According to many sources inside Burma, what little aid is being allowed into the country is being confiscated by the generals and then some portion of it is either being sold to the people at outlandishly inflated prices or an inferior substitute is being put in its place while the original aid is kept for the generals and their families or those loyal to them.
A Rangoon resident said military trucks had come to Nyaungpinlay market in the city to sell instant noodle packets, but no one had bought them. In Bogalay, you can buy raincoats donated by the UN, as many as you like for 8000 [kyat]. Rolls of tarpaulin can be bought in Bogalay’s Chinatown for 100,000 a roll.
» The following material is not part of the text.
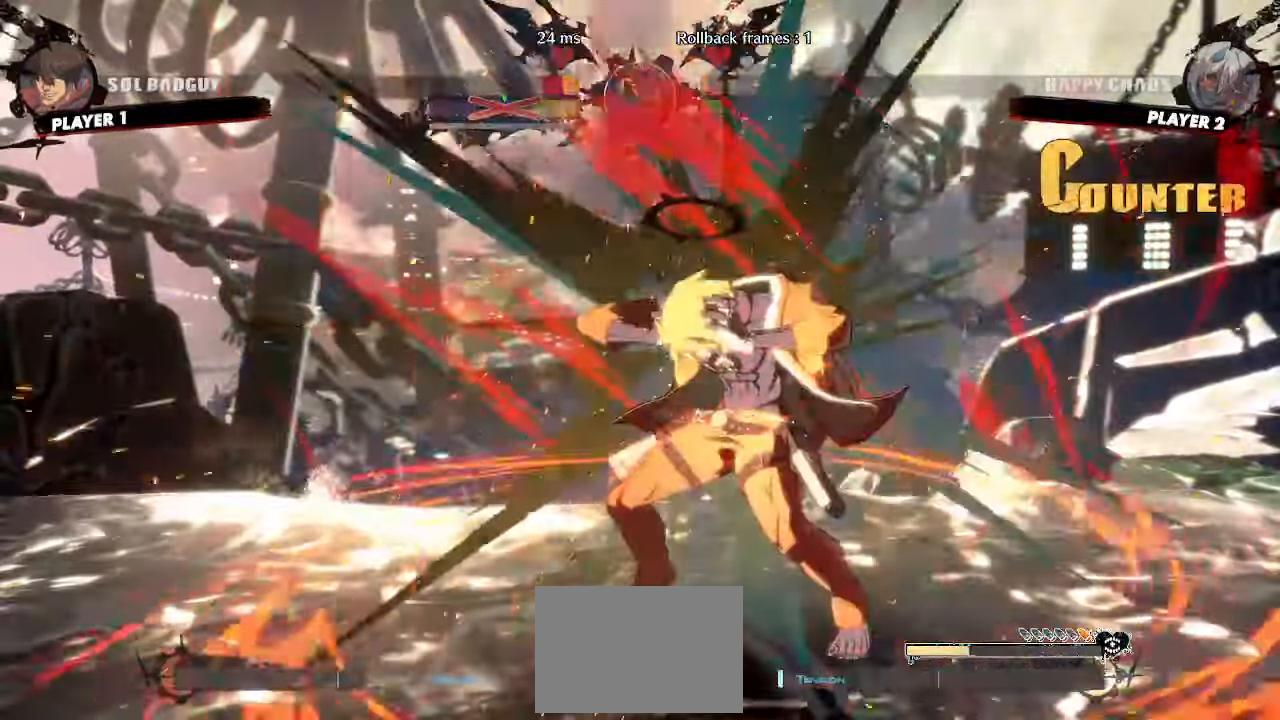
{"buttons": [], "events": [[483, "DPAD_DOWN", "up"], [483, "DPAD_LEFT", "up"]]}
Merchants bought all 100 rolls straight away,” he said.
“A shopkeeper who sold food to refugees in Bogalay on 4 May asked soldiers from Battalion 66 to help her keep order, but the soldiers took away all her merchandise and did not return it,” he went on. “Soldiers also took away all the goods from a boat that docked in Bogalay harbour after the storm and then sold them in the market four or five days later.”
National League for Democracy spokesperson U Nyan Win said party members had seen foreign relief supplies on sale in a Rangoon market. “Our storm relief committee went to buy quite a lot of towels from Mingalar market to donate them to refugees,” he said.
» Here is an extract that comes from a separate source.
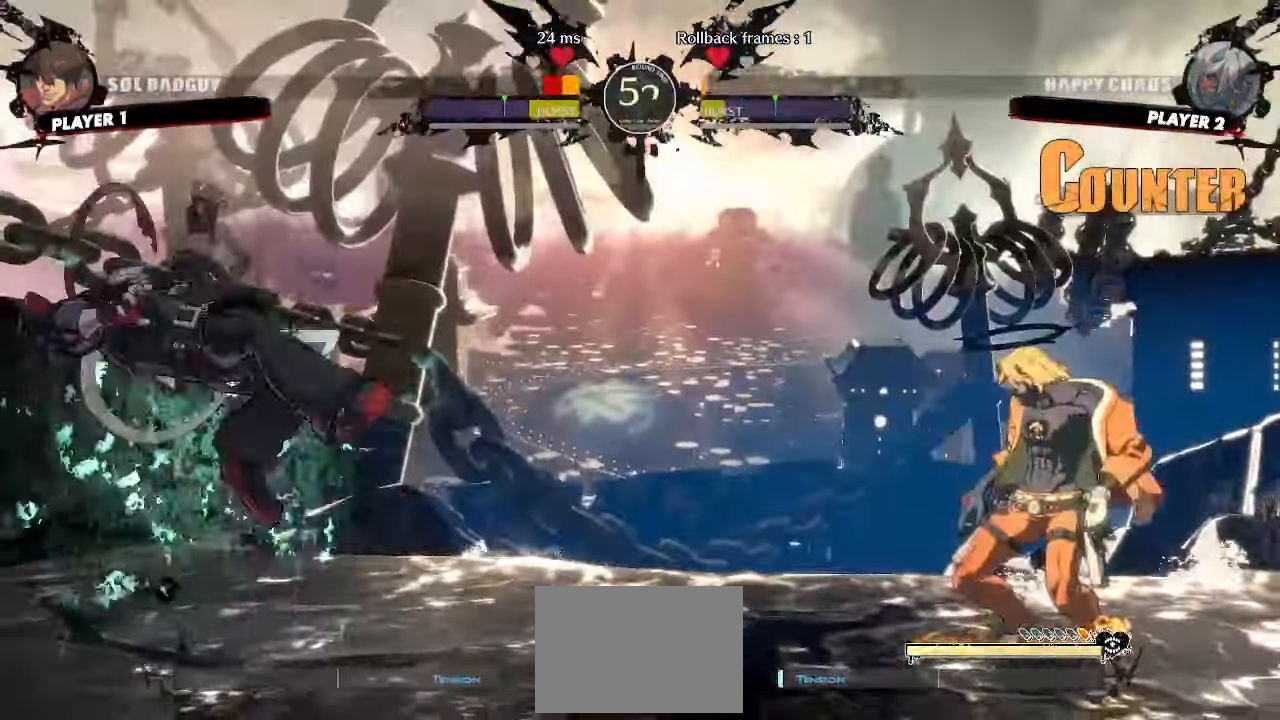
{"buttons": [], "events": []}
“When we looked at them back in the office, they were labeled ‘WFP’ and had a Japanese flag in the middle with ‘Donated by the people of Japan’ written underneath.” Nyan Win stressed the government’s duty to ensure relief supplies get to the people who need them most.
It is a hard thing to say that we should not make donations in such an emergency. But we certainly should not make donations through the usual channels. Why? Because it only further empowers the thugs who currently hold the lives of millions in their greedy fists.
If we make contributions it should be through established NGOs that are already on the ground in Myanmar with a proven track record of getting aid to people in distress.